Required action:
Go line by line through the entries below and copy those containing the string "koliko".

Content starts

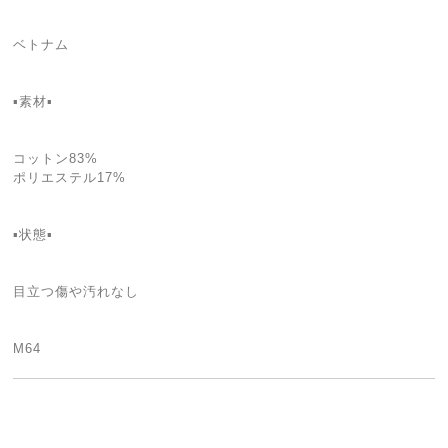
ベトナム
▪素材▪
コットン83%
ポリエステル17%
▪状態▪
目立つ傷や汚れなし
M64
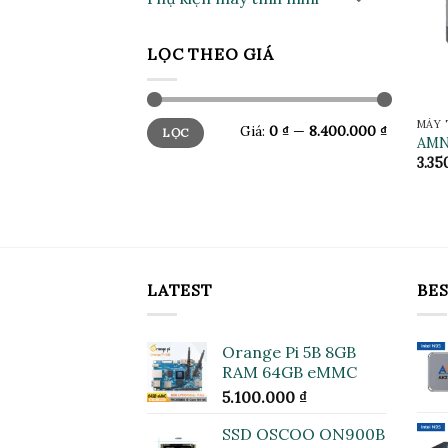
LỌC THEO GIÁ
Giá
Giá
MÁY 
Giá:
0 ₫
—
8.400.000 ₫
LỌC
tối
tối
AMN
thiểu
đa
3.35
LATEST
BES
Orange Pi 5B 8GB
RAM 64GB eMMC
5.100.000
₫
SSD OSCOO ON900B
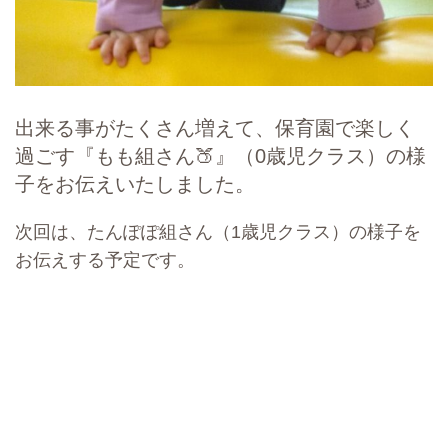
出来る事がたくさん増えて、保育園で楽しく
過ごす『もも組さん🍑』（0歳児クラス）の様
子をお伝えいたしました。
次回は、たんぽぽ組さん（1歳児クラス）の様子を
お伝えする予定です。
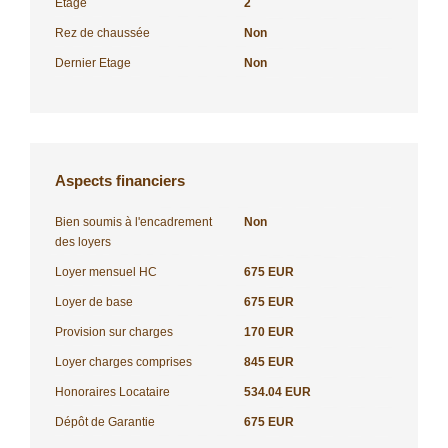
Etage
2
Rez de chaussée
Non
Dernier Etage
Non
Aspects financiers
Bien soumis à l'encadrement
Non
des loyers
Loyer mensuel HC
675 EUR
Loyer de base
675 EUR
Provision sur charges
170 EUR
Loyer charges comprises
845 EUR
Honoraires Locataire
534.04 EUR
Dépôt de Garantie
675 EUR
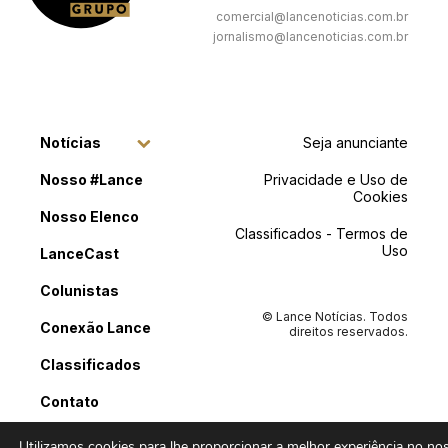
comercial@lancenoticias.com.br
jornalismo@lancenoticias.com.br
Notícias
Seja anunciante
Nosso #Lance
Privacidade e Uso de
Cookies
Nosso Elenco
Classificados - Termos de
Uso
LanceCast
Colunistas
© Lance Notícias. Todos
Conexão Lance
direitos reservados.
Classificados
Contato
Utilizamos cookies para lhe proporcionar a melhor experiência no noss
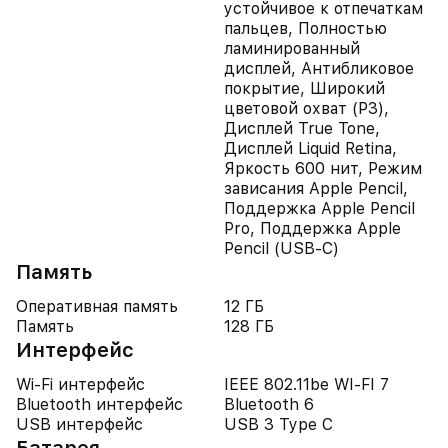
устойчивое к отпечаткам
пальцев, Полностью
ламинированный
дисплей, Антибликовое
покрытие, Широкий
цветовой охват (P3),
Дисплей True Tone,
Дисплей Liquid Retina,
Яркость 600 нит, Режим
зависания Apple Pencil,
Поддержка Apple Pencil
Pro, Поддержка Apple
Pencil (USB‑C)
Память
Оперативная память
12 ГБ
Память
128 ГБ
Интерфейс
Wi-Fi интерфейс
IEEE 802.11be WI-FI 7
Bluetooth интерфейс
Bluetooth 6
USB интерфейс
USB 3 Type C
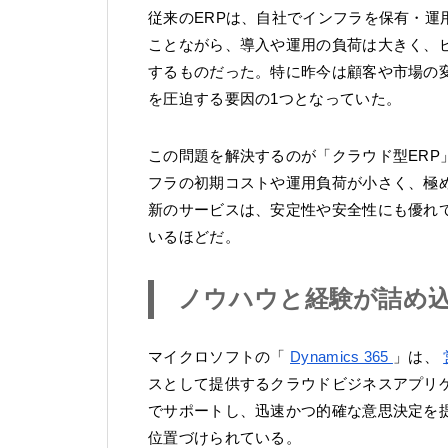
従来のERPは、自社でインフラを保有・
ことながら、導入や運用の負荷は大きく、
するものだった。特に昨今は顧客や市場の
を圧迫する要因の1つとなっていた。
この問題を解決するのが「クラウド型ER
フラの初期コストや運用負荷が小さく、極
新のサービスは、安定性や安全性にも優れ
いるほどだ。
ノウハウと経験が詰め込
マイクロソフトの「
Dynamics 365
」は、
スとして提供するクラウドビジネスアプリ
でサポートし、迅速かつ的確な意思決定を提
位置づけられている。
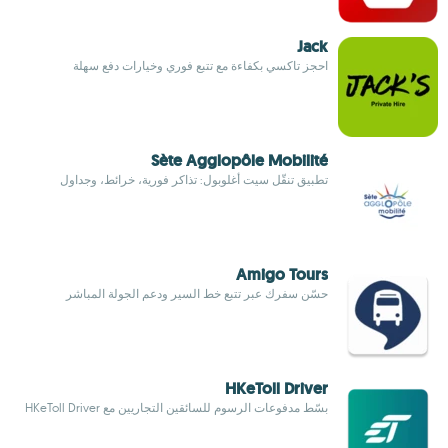
Jack
احجز تاكسي بكفاءة مع تتبع فوري وخيارات دفع سهلة
Sète Agglopôle Mobilité
تطبيق تنقّل سيت أغلوبول: تذاكر فورية، خرائط، وجداول
Amigo Tours
حسّن سفرك عبر تتبع خط السير ودعم الجولة المباشر
HKeToll Driver
بسّط مدفوعات الرسوم للسائقين التجاريين مع HKeToll Driver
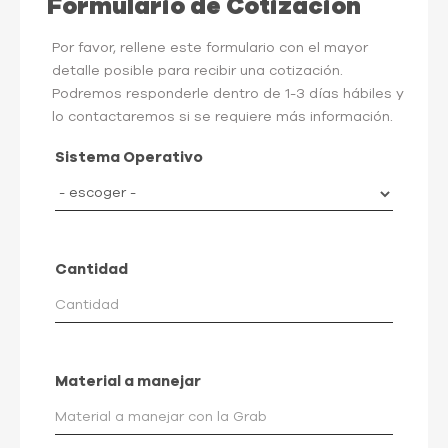
Formulario de Cotización
Por favor, rellene este formulario con el mayor
detalle posible para recibir una cotización.
Podremos responderle dentro de 1-3 días hábiles y
lo contactaremos si se requiere más información.
Sistema Operativo
Cantidad
Material a manejar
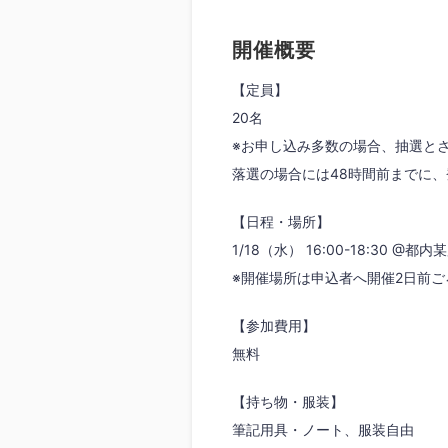
開催概要
【定員】
20名
※お申し込み多数の場合、抽選と
落選の場合には48時間前までに、登
【日程・場所】
1/18（水） 16:00-18:30 @都内
※開催場所は申込者へ開催2日前
【参加費用】
無料
【持ち物・服装】
筆記用具・ノート、服装自由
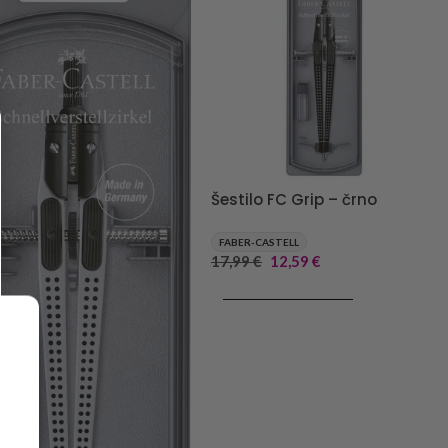
Šestilo FC Grip – črno
FABER-CASTELL
17,99
€
12,59
€
DODAJ V KOŠARICO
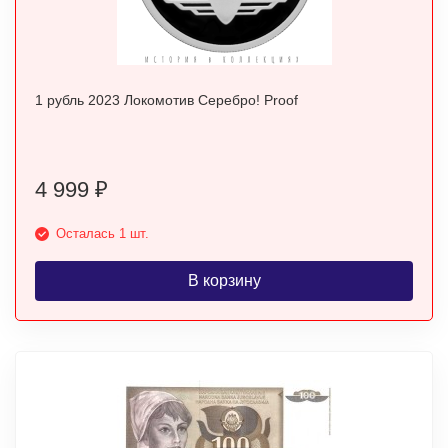
1 рубль 2023 Локомотив Серебро! Proof
4 999
₽
Осталась 1 шт.
В корзину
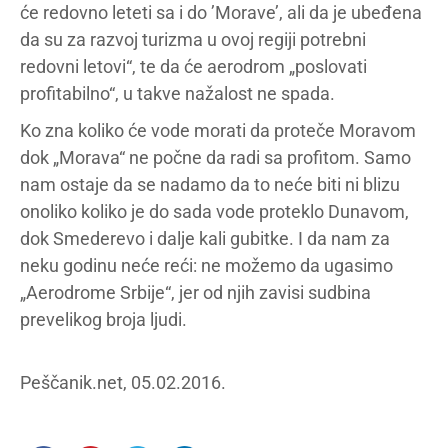
će redovno leteti sa i do ’Morave’, ali da je ubeđena
da su za razvoj turizma u ovoj regiji potrebni
redovni letovi“, te da će aerodrom „poslovati
profitabilno“, u takve nažalost ne spada.
Ko zna koliko će vode morati da proteče Moravom
dok „Morava“ ne počne da radi sa profitom. Samo
nam ostaje da se nadamo da to neće biti ni blizu
onoliko koliko je do sada vode proteklo Dunavom,
dok Smederevo i dalje kali gubitke. I da nam za
neku godinu neće reći: ne možemo da ugasimo
„Aerodrome Srbije“, jer od njih zavisi sudbina
prevelikog broja ljudi.
Peščanik.net, 05.02.2016.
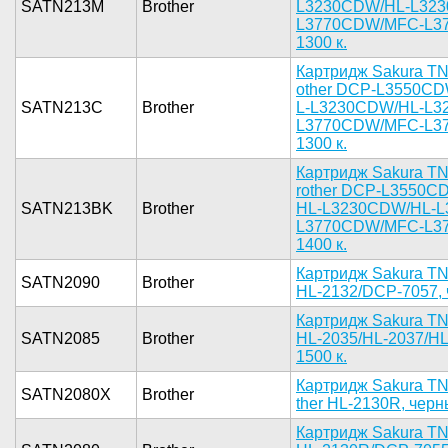
SATN213M
Brother
L3230CDW/H­L-L323
L3770CDW­/MFC-L377
1300 к.­
Картридж ­Sakura TN
other DCP-­L3550CD
SATN213C
Brother
L-L3230CDW­/HL-L32
L3770C­DW/MFC-L37­7
1300 к.­
Картридж ­Sakura TN
rother DCP­-L3550C
SATN213BK
Brother
HL-L3230CD­W/HL-L
L3770­CDW/MFC-L3­7
1400 к.­
Картридж­ Sakura TN­
SATN2090
Brother
HL-­2132/DCP-7­057, ч
Картри­дж Sakura ­TN
SATN2085
Brother
H­L-2035/HL-­2037/HL
1500 к.­
К­артридж Sa­kura TN
SATN2080X
Brother
ther HL-21­30R, черны­
Картридж ­Sakura TN2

Content ends

Solved problem:
Ko zna koliko će vode morati da proteče Moravom
onoliko koliko je do sada vode proteklo Dunavom,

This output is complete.